> _EXERCISE DETAILS_
Could you retype, exactly and with no pictures, only the lines from the first line of the records below through the line that contains "对象的 JSON 表示形式。</span><span"?
--- SOURCE DATA Enclosed Below ---
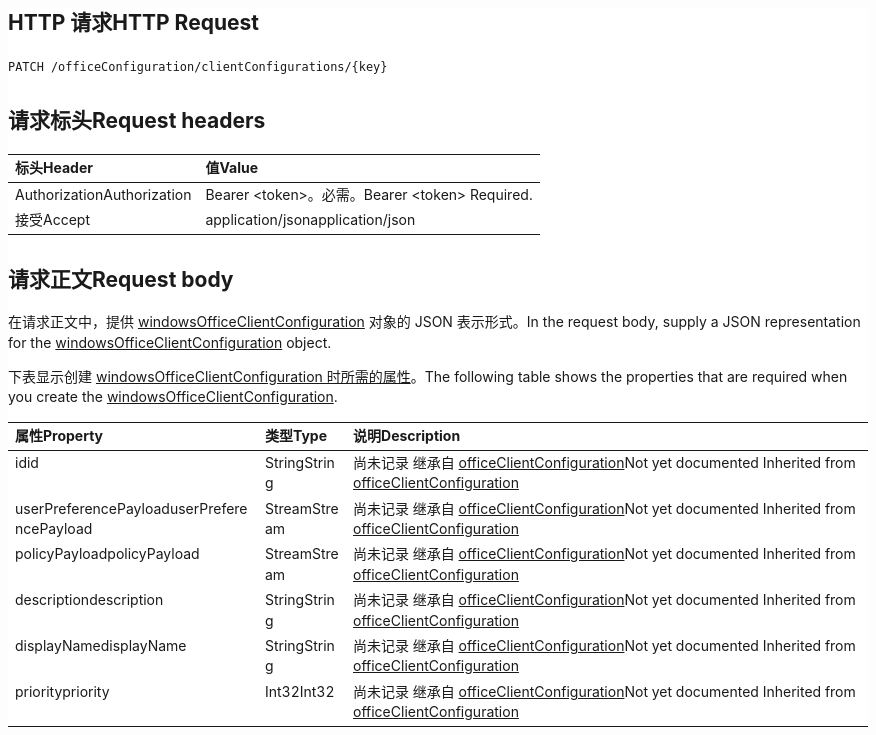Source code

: ## <a name="http-request"></a><span data-ttu-id="5e31c-119">HTTP 请求</span><span class="sxs-lookup"><span data-stu-id="5e31c-119">HTTP Request</span></span>

``` http
PATCH /officeConfiguration/clientConfigurations/{key}
```

## <a name="request-headers"></a><span data-ttu-id="5e31c-120">请求标头</span><span class="sxs-lookup"><span data-stu-id="5e31c-120">Request headers</span></span>
|<span data-ttu-id="5e31c-121">标头</span><span class="sxs-lookup"><span data-stu-id="5e31c-121">Header</span></span>|<span data-ttu-id="5e31c-122">值</span><span class="sxs-lookup"><span data-stu-id="5e31c-122">Value</span></span>|
|:---|:---|
|<span data-ttu-id="5e31c-123">Authorization</span><span class="sxs-lookup"><span data-stu-id="5e31c-123">Authorization</span></span>|<span data-ttu-id="5e31c-124">Bearer &lt;token&gt;。必需。</span><span class="sxs-lookup"><span data-stu-id="5e31c-124">Bearer &lt;token&gt; Required.</span></span>|
|<span data-ttu-id="5e31c-125">接受</span><span class="sxs-lookup"><span data-stu-id="5e31c-125">Accept</span></span>|<span data-ttu-id="5e31c-126">application/json</span><span class="sxs-lookup"><span data-stu-id="5e31c-126">application/json</span></span>|

## <a name="request-body"></a><span data-ttu-id="5e31c-127">请求正文</span><span class="sxs-lookup"><span data-stu-id="5e31c-127">Request body</span></span>
<span data-ttu-id="5e31c-128">在请求正文中，提供 [windowsOfficeClientConfiguration](../resources/intune-cirrus-windowsofficeclientconfiguration.md) 对象的 JSON 表示形式。</span><span class="sxs-lookup"><span data-stu-id="5e31c-128">In the request body, supply a JSON representation for the [windowsOfficeClientConfiguration](../resources/intune-cirrus-windowsofficeclientconfiguration.md) object.</span></span>

<span data-ttu-id="5e31c-129">下表显示创建 [windowsOfficeClientConfiguration 时所需的属性](../resources/intune-cirrus-windowsofficeclientconfiguration.md)。</span><span class="sxs-lookup"><span data-stu-id="5e31c-129">The following table shows the properties that are required when you create the [windowsOfficeClientConfiguration](../resources/intune-cirrus-windowsofficeclientconfiguration.md).</span></span>

|<span data-ttu-id="5e31c-130">属性</span><span class="sxs-lookup"><span data-stu-id="5e31c-130">Property</span></span>|<span data-ttu-id="5e31c-131">类型</span><span class="sxs-lookup"><span data-stu-id="5e31c-131">Type</span></span>|<span data-ttu-id="5e31c-132">说明</span><span class="sxs-lookup"><span data-stu-id="5e31c-132">Description</span></span>|
|:---|:---|:---|
|<span data-ttu-id="5e31c-133">id</span><span class="sxs-lookup"><span data-stu-id="5e31c-133">id</span></span>|<span data-ttu-id="5e31c-134">String</span><span class="sxs-lookup"><span data-stu-id="5e31c-134">String</span></span>|<span data-ttu-id="5e31c-135">尚未记录 继承自 [officeClientConfiguration](../resources/intune-cirrus-officeclientconfiguration.md)</span><span class="sxs-lookup"><span data-stu-id="5e31c-135">Not yet documented Inherited from [officeClientConfiguration](../resources/intune-cirrus-officeclientconfiguration.md)</span></span>|
|<span data-ttu-id="5e31c-136">userPreferencePayload</span><span class="sxs-lookup"><span data-stu-id="5e31c-136">userPreferencePayload</span></span>|<span data-ttu-id="5e31c-137">Stream</span><span class="sxs-lookup"><span data-stu-id="5e31c-137">Stream</span></span>|<span data-ttu-id="5e31c-138">尚未记录 继承自 [officeClientConfiguration](../resources/intune-cirrus-officeclientconfiguration.md)</span><span class="sxs-lookup"><span data-stu-id="5e31c-138">Not yet documented Inherited from [officeClientConfiguration](../resources/intune-cirrus-officeclientconfiguration.md)</span></span>|
|<span data-ttu-id="5e31c-139">policyPayload</span><span class="sxs-lookup"><span data-stu-id="5e31c-139">policyPayload</span></span>|<span data-ttu-id="5e31c-140">Stream</span><span class="sxs-lookup"><span data-stu-id="5e31c-140">Stream</span></span>|<span data-ttu-id="5e31c-141">尚未记录 继承自 [officeClientConfiguration](../resources/intune-cirrus-officeclientconfiguration.md)</span><span class="sxs-lookup"><span data-stu-id="5e31c-141">Not yet documented Inherited from [officeClientConfiguration](../resources/intune-cirrus-officeclientconfiguration.md)</span></span>|
|<span data-ttu-id="5e31c-142">description</span><span class="sxs-lookup"><span data-stu-id="5e31c-142">description</span></span>|<span data-ttu-id="5e31c-143">String</span><span class="sxs-lookup"><span data-stu-id="5e31c-143">String</span></span>|<span data-ttu-id="5e31c-144">尚未记录 继承自 [officeClientConfiguration](../resources/intune-cirrus-officeclientconfiguration.md)</span><span class="sxs-lookup"><span data-stu-id="5e31c-144">Not yet documented Inherited from [officeClientConfiguration](../resources/intune-cirrus-officeclientconfiguration.md)</span></span>|
|<span data-ttu-id="5e31c-145">displayName</span><span class="sxs-lookup"><span data-stu-id="5e31c-145">displayName</span></span>|<span data-ttu-id="5e31c-146">String</span><span class="sxs-lookup"><span data-stu-id="5e31c-146">String</span></span>|<span data-ttu-id="5e31c-147">尚未记录 继承自 [officeClientConfiguration](../resources/intune-cirrus-officeclientconfiguration.md)</span><span class="sxs-lookup"><span data-stu-id="5e31c-147">Not yet documented Inherited from [officeClientConfiguration](../resources/intune-cirrus-officeclientconfiguration.md)</span></span>|
|<span data-ttu-id="5e31c-148">priority</span><span class="sxs-lookup"><span data-stu-id="5e31c-148">priority</span></span>|<span data-ttu-id="5e31c-149">Int32</span><span class="sxs-lookup"><span data-stu-id="5e31c-149">Int32</span></span>|<span data-ttu-id="5e31c-150">尚未记录 继承自 [officeClientConfiguration](../resources/intune-cirrus-officeclientconfiguration.md)</span><span class="sxs-lookup"><span data-stu-id="5e31c-150">Not yet documented Inherited from [officeClientConfiguration](../resources/intune-cirrus-officeclientconfiguration.md)</span></span>|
--- End of Enclosed SOURCE DATA ---
> _TASK RESULT_
Source code

: ## <a name="http-request"></a><span data-ttu-id="5e31c-119">HTTP 请求</span><span class="sxs-lookup"><span data-stu-id="5e31c-119">HTTP Request</span></span>

``` http
PATCH /officeConfiguration/clientConfigurations/{key}
```

## <a name="request-headers"></a><span data-ttu-id="5e31c-120">请求标头</span><span class="sxs-lookup"><span data-stu-id="5e31c-120">Request headers</span></span>
|<span data-ttu-id="5e31c-121">标头</span><span class="sxs-lookup"><span data-stu-id="5e31c-121">Header</span></span>|<span data-ttu-id="5e31c-122">值</span><span class="sxs-lookup"><span data-stu-id="5e31c-122">Value</span></span>|
|:---|:---|
|<span data-ttu-id="5e31c-123">Authorization</span><span class="sxs-lookup"><span data-stu-id="5e31c-123">Authorization</span></span>|<span data-ttu-id="5e31c-124">Bearer &lt;token&gt;。必需。</span><span class="sxs-lookup"><span data-stu-id="5e31c-124">Bearer &lt;token&gt; Required.</span></span>|
|<span data-ttu-id="5e31c-125">接受</span><span class="sxs-lookup"><span data-stu-id="5e31c-125">Accept</span></span>|<span data-ttu-id="5e31c-126">application/json</span><span class="sxs-lookup"><span data-stu-id="5e31c-126">application/json</span></span>|

## <a name="request-body"></a><span data-ttu-id="5e31c-127">请求正文</span><span class="sxs-lookup"><span data-stu-id="5e31c-127">Request body</span></span>
<span data-ttu-id="5e31c-128">在请求正文中，提供 [windowsOfficeClientConfiguration](../resources/intune-cirrus-windowsofficeclientconfiguration.md) 对象的 JSON 表示形式。</span><span class="sxs-lookup"><span data-stu-id="5e31c-128">In the request body, supply a JSON representation for the [windowsOfficeClientConfiguration](../resources/intune-cirrus-windowsofficeclientconfiguration.md) object.</span></span>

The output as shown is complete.